* [YOUR GOAL]:
Search the material below for the string "shift" and extract each line that has it.

* [INFORMATION PROVIDED]:

● ● ●

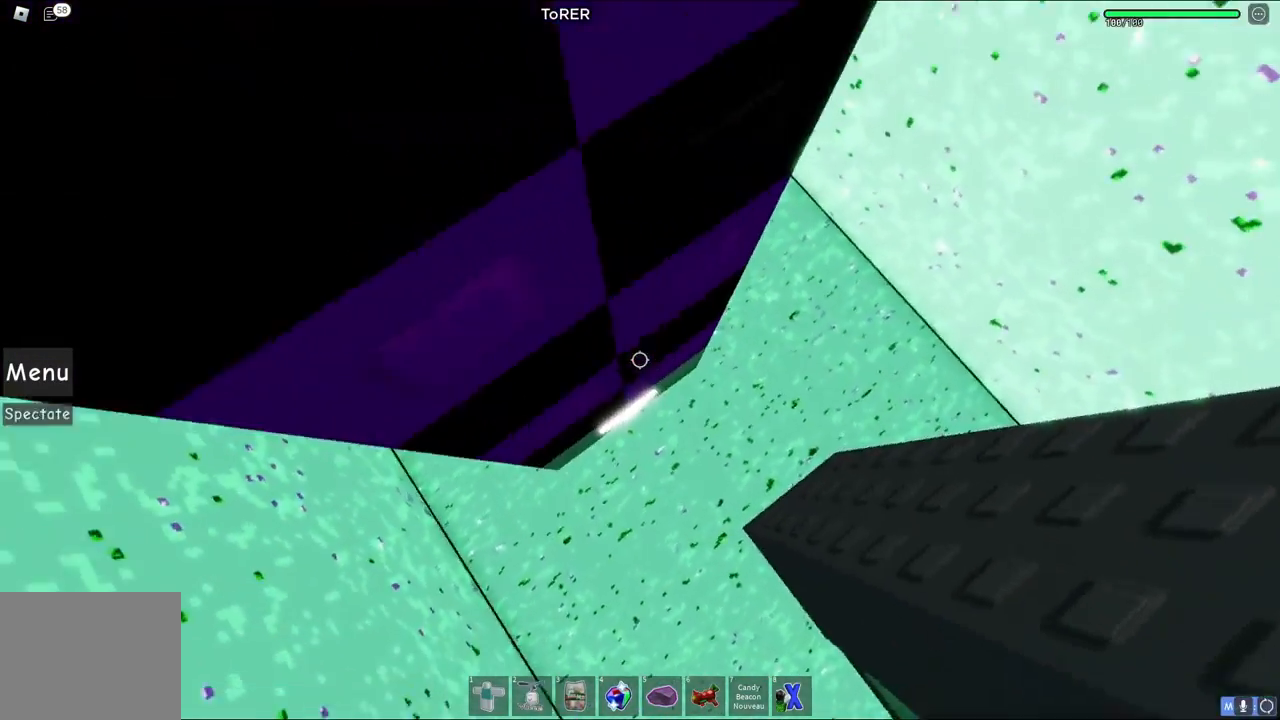
{"keys": [], "events": []}
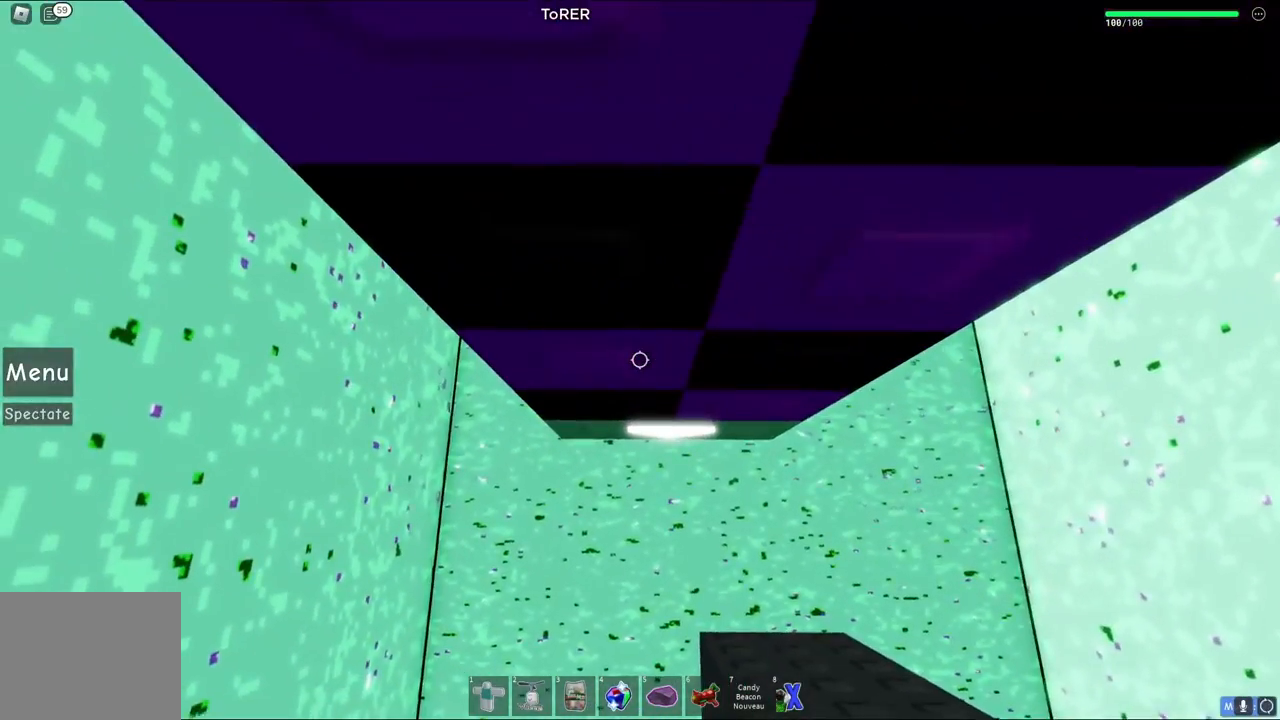
{"keys": [], "events": [[67, "s", "down"], [167, "s", "up"], [333, "shift", "down"], [433, "shift", "up"]]}
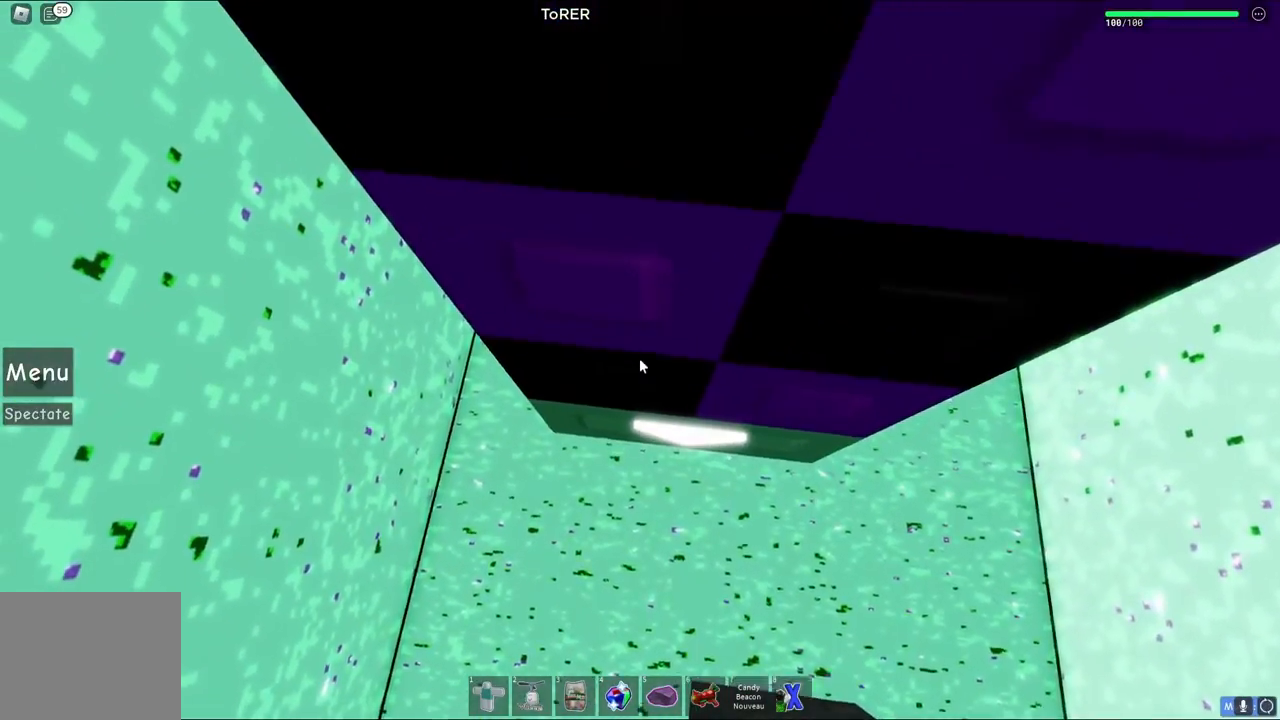
{"keys": [], "events": []}
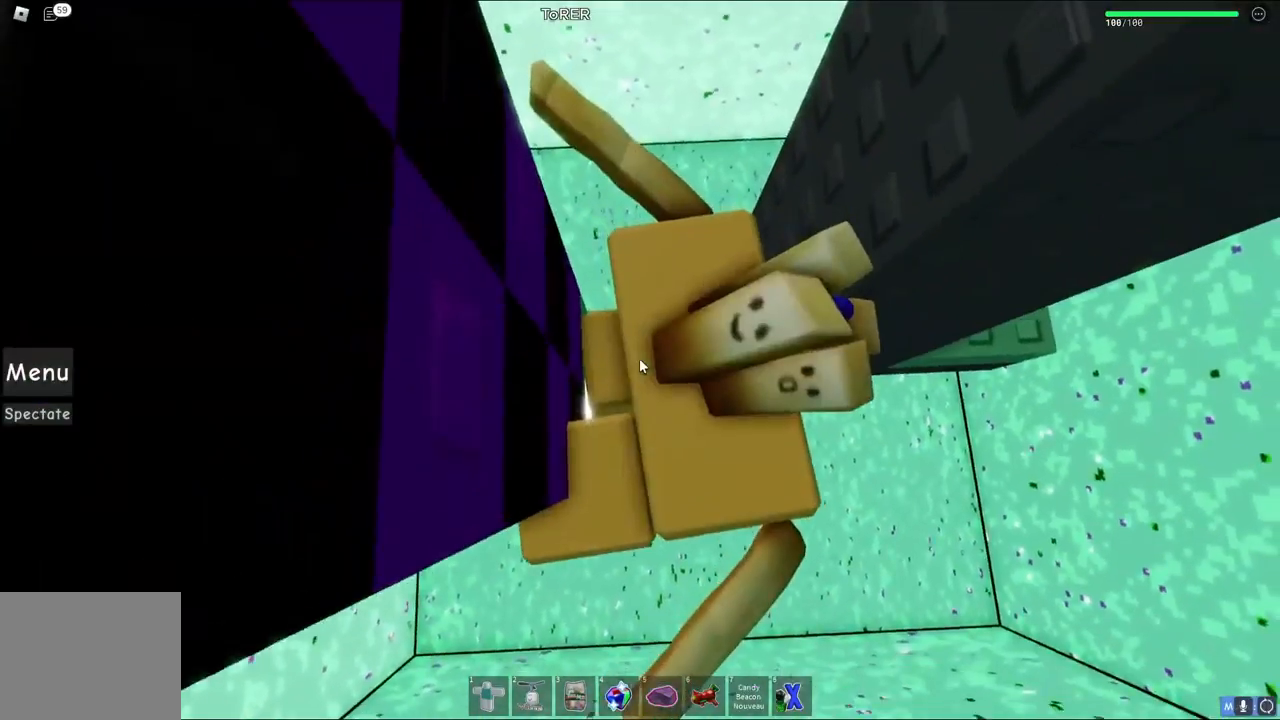
{"keys": ["d"], "events": [[100, "space", "down"], [150, "d", "down"], [267, "shift", "down"], [283, "space", "up"], [417, "shift", "up"]]}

● ● ●

* [TASK SOLUTION]:
{"keys": [], "events": [[67, "s", "down"], [167, "s", "up"], [333, "shift", "down"], [433, "shift", "up"]]}
{"keys": ["d"], "events": [[100, "space", "down"], [150, "d", "down"], [267, "shift", "down"], [283, "space", "up"], [417, "shift", "up"]]}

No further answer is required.